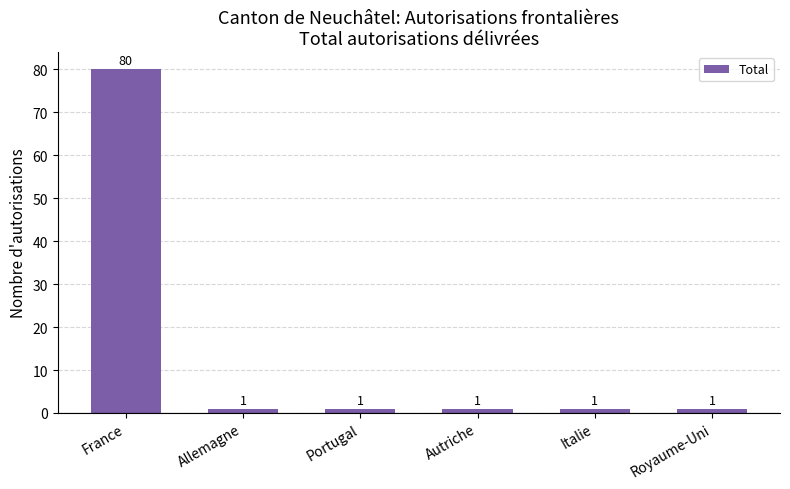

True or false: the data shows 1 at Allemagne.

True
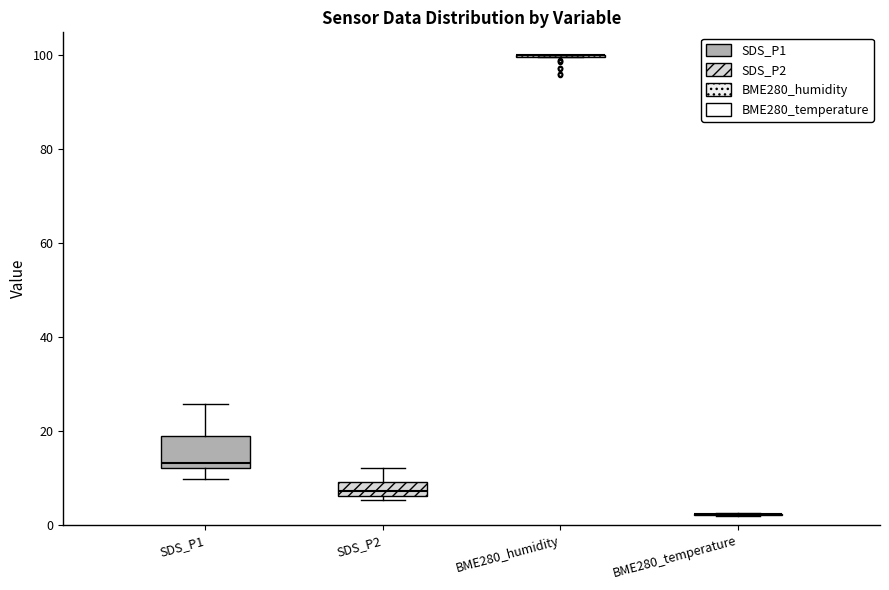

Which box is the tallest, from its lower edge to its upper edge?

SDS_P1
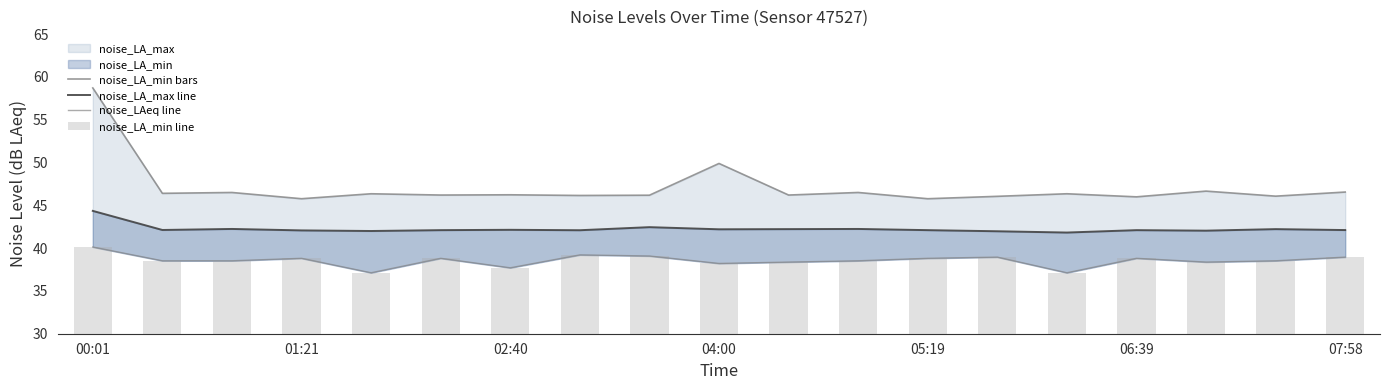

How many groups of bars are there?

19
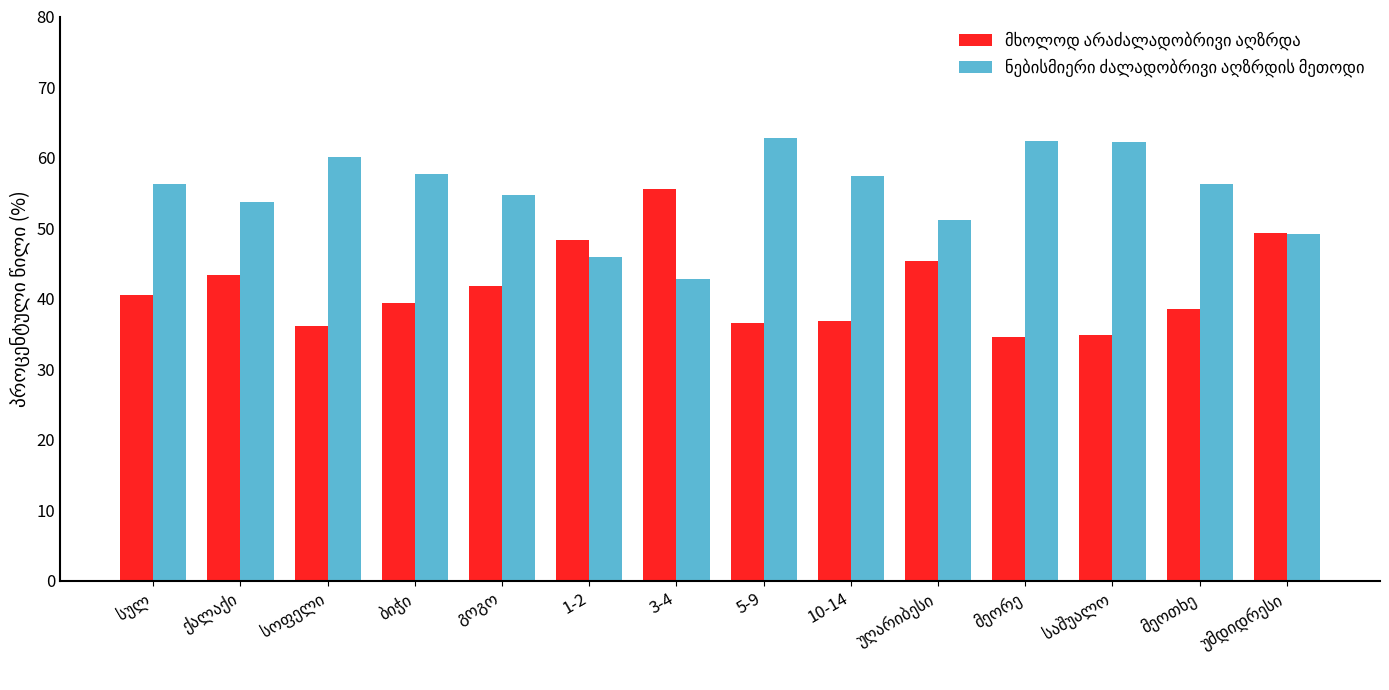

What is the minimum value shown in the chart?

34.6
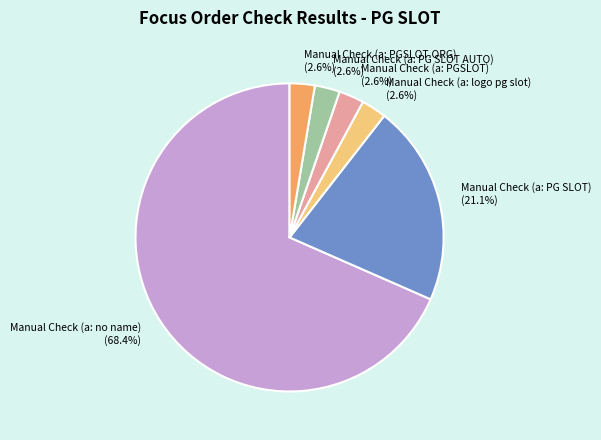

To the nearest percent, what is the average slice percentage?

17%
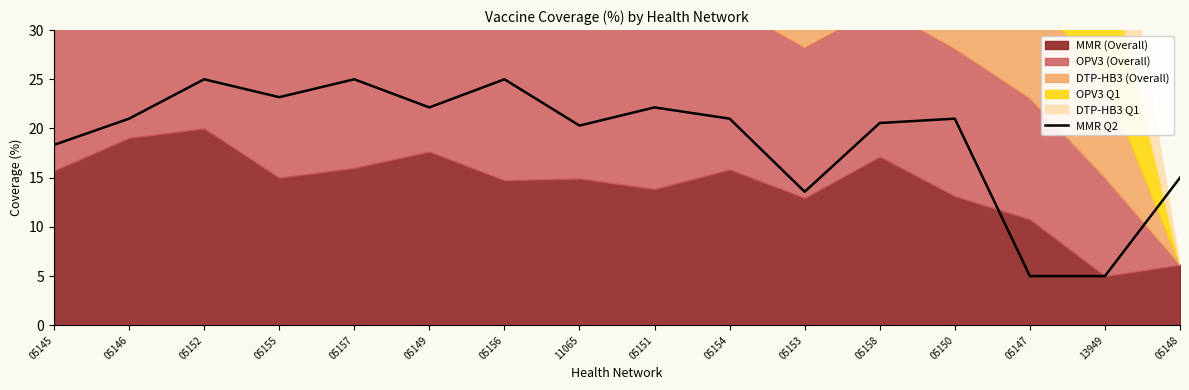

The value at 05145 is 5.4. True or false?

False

════

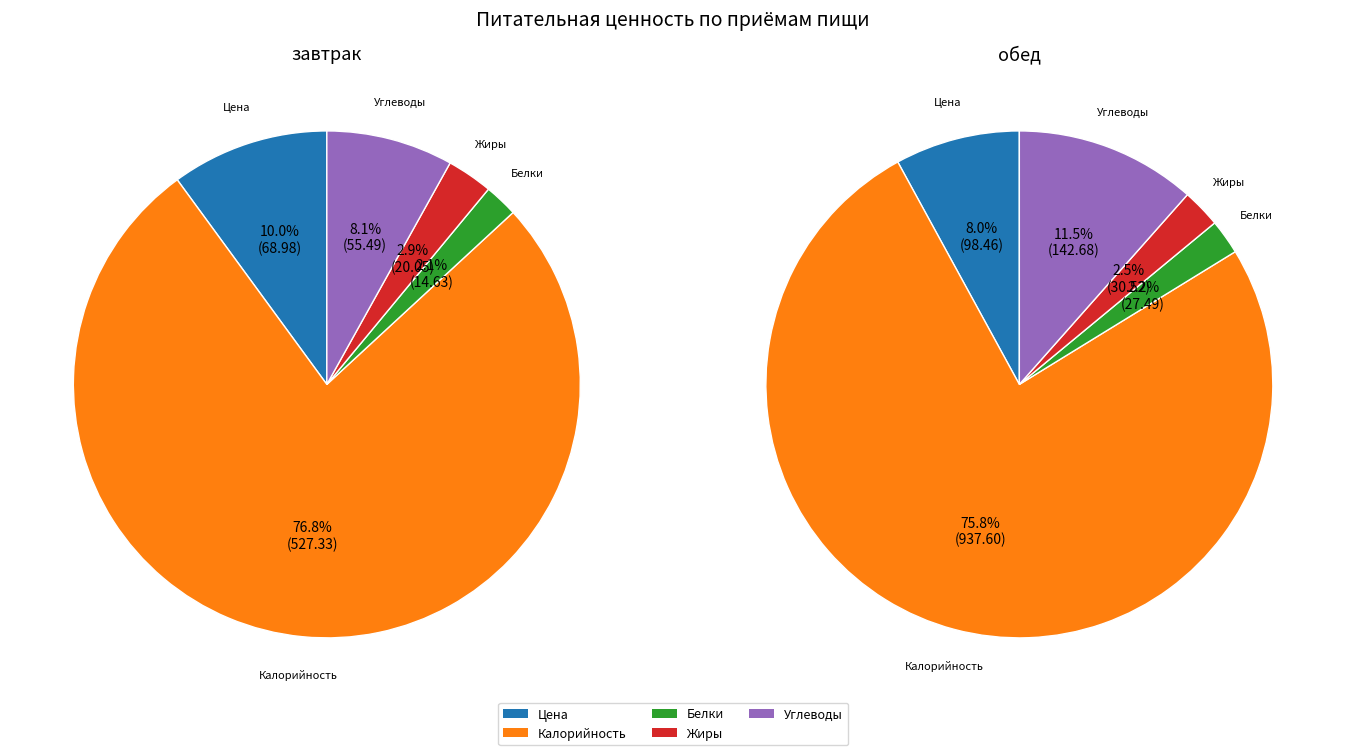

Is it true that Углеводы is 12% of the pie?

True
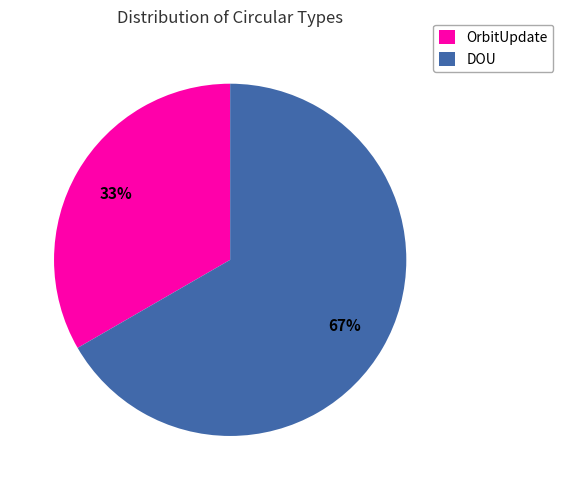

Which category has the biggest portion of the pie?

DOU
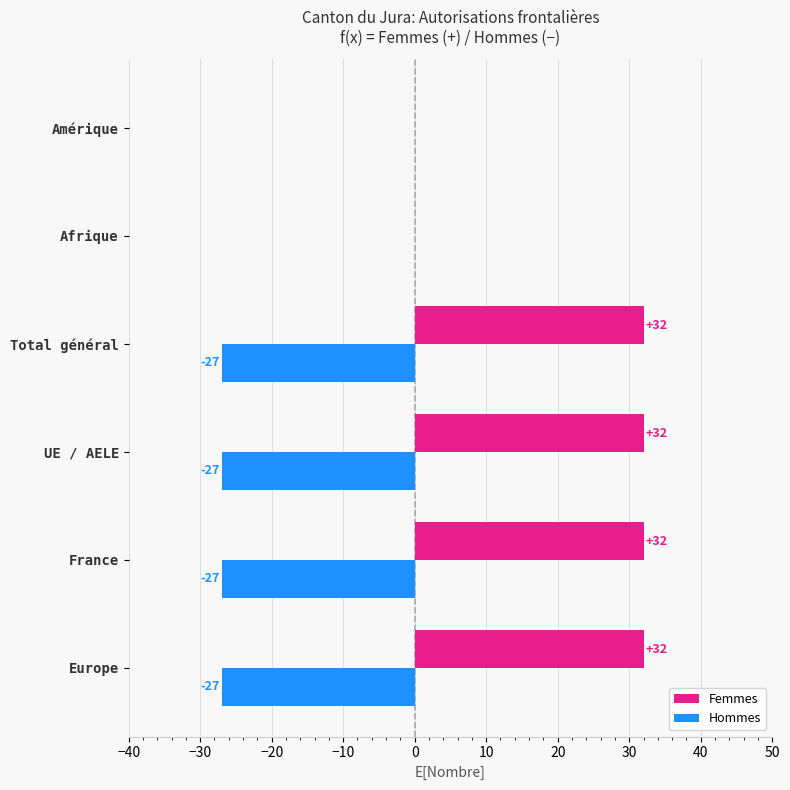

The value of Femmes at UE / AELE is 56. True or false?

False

════

→ WORK INSTRUCTIONS
Write out the material above verbatim, from the line containing "True or false: the data shows 1 at Allemagne." through the line containing "The value at 05145 is 5.4. True or false?", both lines included. Omit the pictures from your answer.

→ EXPECTED ANSWER
True or false: the data shows 1 at Allemagne.

True

Which box is the tallest, from its lower edge to its upper edge?

SDS_P1

How many groups of bars are there?

19

What is the minimum value shown in the chart?

34.6

To the nearest percent, what is the average slice percentage?

17%

The value at 05145 is 5.4. True or false?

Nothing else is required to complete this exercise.